Instructions for the task
Copy every line of the listing below word for word, in the same order.

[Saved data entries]
————

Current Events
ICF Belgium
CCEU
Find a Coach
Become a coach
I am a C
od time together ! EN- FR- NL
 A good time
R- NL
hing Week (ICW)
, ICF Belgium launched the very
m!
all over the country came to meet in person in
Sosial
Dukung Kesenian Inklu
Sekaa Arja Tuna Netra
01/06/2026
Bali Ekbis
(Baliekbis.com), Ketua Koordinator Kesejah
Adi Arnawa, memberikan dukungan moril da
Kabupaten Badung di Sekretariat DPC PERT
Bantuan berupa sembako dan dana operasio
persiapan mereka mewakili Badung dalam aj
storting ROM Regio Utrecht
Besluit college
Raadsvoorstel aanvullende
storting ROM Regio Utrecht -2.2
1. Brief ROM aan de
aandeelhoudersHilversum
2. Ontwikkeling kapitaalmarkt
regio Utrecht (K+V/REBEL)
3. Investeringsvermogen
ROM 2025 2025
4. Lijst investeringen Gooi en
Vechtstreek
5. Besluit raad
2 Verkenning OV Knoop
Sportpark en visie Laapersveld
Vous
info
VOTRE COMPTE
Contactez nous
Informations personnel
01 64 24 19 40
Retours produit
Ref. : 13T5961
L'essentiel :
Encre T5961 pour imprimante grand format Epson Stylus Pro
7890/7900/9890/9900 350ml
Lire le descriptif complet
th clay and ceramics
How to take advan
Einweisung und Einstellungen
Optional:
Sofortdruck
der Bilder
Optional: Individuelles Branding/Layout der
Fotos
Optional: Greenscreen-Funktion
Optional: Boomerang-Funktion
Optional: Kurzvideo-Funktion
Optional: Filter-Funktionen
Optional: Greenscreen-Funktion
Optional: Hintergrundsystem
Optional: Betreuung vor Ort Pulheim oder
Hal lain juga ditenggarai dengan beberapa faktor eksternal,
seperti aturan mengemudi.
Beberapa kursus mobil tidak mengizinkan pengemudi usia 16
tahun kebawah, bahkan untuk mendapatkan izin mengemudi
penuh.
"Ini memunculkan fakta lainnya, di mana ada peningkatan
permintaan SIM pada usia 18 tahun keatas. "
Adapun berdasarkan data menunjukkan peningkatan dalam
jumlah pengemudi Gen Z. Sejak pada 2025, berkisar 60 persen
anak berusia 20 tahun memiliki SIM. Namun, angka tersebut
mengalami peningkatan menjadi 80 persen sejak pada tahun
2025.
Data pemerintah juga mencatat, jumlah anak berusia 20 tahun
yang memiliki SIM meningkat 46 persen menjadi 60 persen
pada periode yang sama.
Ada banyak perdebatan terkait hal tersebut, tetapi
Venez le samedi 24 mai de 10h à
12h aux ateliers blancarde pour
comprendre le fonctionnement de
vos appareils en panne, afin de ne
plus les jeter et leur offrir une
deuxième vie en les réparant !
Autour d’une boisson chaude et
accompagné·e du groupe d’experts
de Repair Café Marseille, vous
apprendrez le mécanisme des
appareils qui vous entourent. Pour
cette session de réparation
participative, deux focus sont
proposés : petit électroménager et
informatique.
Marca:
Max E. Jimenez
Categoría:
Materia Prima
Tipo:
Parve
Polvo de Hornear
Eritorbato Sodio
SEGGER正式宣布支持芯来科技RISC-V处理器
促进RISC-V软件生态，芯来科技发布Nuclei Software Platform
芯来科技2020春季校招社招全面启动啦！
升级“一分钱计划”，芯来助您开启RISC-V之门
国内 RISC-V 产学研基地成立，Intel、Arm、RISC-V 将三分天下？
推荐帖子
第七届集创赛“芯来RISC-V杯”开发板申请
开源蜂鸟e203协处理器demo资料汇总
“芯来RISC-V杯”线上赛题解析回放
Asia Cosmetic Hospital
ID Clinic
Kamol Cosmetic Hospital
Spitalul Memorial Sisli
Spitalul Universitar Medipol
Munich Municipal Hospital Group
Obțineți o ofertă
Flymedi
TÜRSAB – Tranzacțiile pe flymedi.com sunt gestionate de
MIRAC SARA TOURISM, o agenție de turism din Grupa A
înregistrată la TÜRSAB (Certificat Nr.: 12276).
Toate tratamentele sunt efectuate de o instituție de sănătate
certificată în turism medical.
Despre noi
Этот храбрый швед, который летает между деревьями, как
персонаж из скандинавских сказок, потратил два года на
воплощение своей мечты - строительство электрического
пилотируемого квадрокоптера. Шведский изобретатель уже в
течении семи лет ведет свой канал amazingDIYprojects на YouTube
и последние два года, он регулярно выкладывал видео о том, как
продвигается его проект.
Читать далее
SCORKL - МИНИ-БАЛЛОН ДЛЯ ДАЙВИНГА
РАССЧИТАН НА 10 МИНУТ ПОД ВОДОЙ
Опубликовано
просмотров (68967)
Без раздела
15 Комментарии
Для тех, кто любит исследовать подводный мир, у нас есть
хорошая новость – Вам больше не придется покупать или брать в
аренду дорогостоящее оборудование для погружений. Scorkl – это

————

Answer section
Current Events
ICF Belgium
CCEU
Find a Coach
Become a coach
I am a C
od time together ! EN- FR- NL
 A good time
R- NL
hing Week (ICW)
, ICF Belgium launched the very
m!
all over the country came to meet in person in
Sosial
Dukung Kesenian Inklu
Sekaa Arja Tuna Netra
01/06/2026
Bali Ekbis
(Baliekbis.com), Ketua Koordinator Kesejah
Adi Arnawa, memberikan dukungan moril da
Kabupaten Badung di Sekretariat DPC PERT
Bantuan berupa sembako dan dana operasio
persiapan mereka mewakili Badung dalam aj
storting ROM Regio Utrecht
Besluit college
Raadsvoorstel aanvullende
storting ROM Regio Utrecht -2.2
1. Brief ROM aan de
aandeelhoudersHilversum
2. Ontwikkeling kapitaalmarkt
regio Utrecht (K+V/REBEL)
3. Investeringsvermogen
ROM 2025 2025
4. Lijst investeringen Gooi en
Vechtstreek
5. Besluit raad
2 Verkenning OV Knoop
Sportpark en visie Laapersveld
Vous
info
VOTRE COMPTE
Contactez nous
Informations personnel
01 64 24 19 40
Retours produit
Ref. : 13T5961
L'essentiel :
Encre T5961 pour imprimante grand format Epson Stylus Pro
7890/7900/9890/9900 350ml
Lire le descriptif complet
th clay and ceramics
How to take advan
Einweisung und Einstellungen
Optional:
Sofortdruck
der Bilder
Optional: Individuelles Branding/Layout der
Fotos
Optional: Greenscreen-Funktion
Optional: Boomerang-Funktion
Optional: Kurzvideo-Funktion
Optional: Filter-Funktionen
Optional: Greenscreen-Funktion
Optional: Hintergrundsystem
Optional: Betreuung vor Ort Pulheim oder
Hal lain juga ditenggarai dengan beberapa faktor eksternal,
seperti aturan mengemudi.
Beberapa kursus mobil tidak mengizinkan pengemudi usia 16
tahun kebawah, bahkan untuk mendapatkan izin mengemudi
penuh.
"Ini memunculkan fakta lainnya, di mana ada peningkatan
permintaan SIM pada usia 18 tahun keatas. "
Adapun berdasarkan data menunjukkan peningkatan dalam
jumlah pengemudi Gen Z. Sejak pada 2025, berkisar 60 persen
anak berusia 20 tahun memiliki SIM. Namun, angka tersebut
mengalami peningkatan menjadi 80 persen sejak pada tahun
2025.
Data pemerintah juga mencatat, jumlah anak berusia 20 tahun
yang memiliki SIM meningkat 46 persen menjadi 60 persen
pada periode yang sama.
Ada banyak perdebatan terkait hal tersebut, tetapi
Venez le samedi 24 mai de 10h à
12h aux ateliers blancarde pour
comprendre le fonctionnement de
vos appareils en panne, afin de ne
plus les jeter et leur offrir une
deuxième vie en les réparant !
Autour d’une boisson chaude et
accompagné·e du groupe d’experts
de Repair Café Marseille, vous
apprendrez le mécanisme des
appareils qui vous entourent. Pour
cette session de réparation
participative, deux focus sont
proposés : petit électroménager et
informatique.
Marca:
Max E. Jimenez
Categoría:
Materia Prima
Tipo:
Parve
Polvo de Hornear
Eritorbato Sodio
SEGGER正式宣布支持芯来科技RISC-V处理器
促进RISC-V软件生态，芯来科技发布Nuclei Software Platform
芯来科技2020春季校招社招全面启动啦！
升级“一分钱计划”，芯来助您开启RISC-V之门
国内 RISC-V 产学研基地成立，Intel、Arm、RISC-V 将三分天下？
推荐帖子
第七届集创赛“芯来RISC-V杯”开发板申请
开源蜂鸟e203协处理器demo资料汇总
“芯来RISC-V杯”线上赛题解析回放
Asia Cosmetic Hospital
ID Clinic
Kamol Cosmetic Hospital
Spitalul Memorial Sisli
Spitalul Universitar Medipol
Munich Municipal Hospital Group
Obțineți o ofertă
Flymedi
TÜRSAB – Tranzacțiile pe flymedi.com sunt gestionate de
MIRAC SARA TOURISM, o agenție de turism din Grupa A
înregistrată la TÜRSAB (Certificat Nr.: 12276).
Toate tratamentele sunt efectuate de o instituție de sănătate
certificată în turism medical.
Despre noi
Этот храбрый швед, который летает между деревьями, как
персонаж из скандинавских сказок, потратил два года на
воплощение своей мечты - строительство электрического
пилотируемого квадрокоптера. Шведский изобретатель уже в
течении семи лет ведет свой канал amazingDIYprojects на YouTube
и последние два года, он регулярно выкладывал видео о том, как
продвигается его проект.
Читать далее
SCORKL - МИНИ-БАЛЛОН ДЛЯ ДАЙВИНГА
РАССЧИТАН НА 10 МИНУТ ПОД ВОДОЙ
Опубликовано
просмотров (68967)
Без раздела
15 Комментарии
Для тех, кто любит исследовать подводный мир, у нас есть
хорошая новость – Вам больше не придется покупать или брать в
аренду дорогостоящее оборудование для погружений. Scorkl – это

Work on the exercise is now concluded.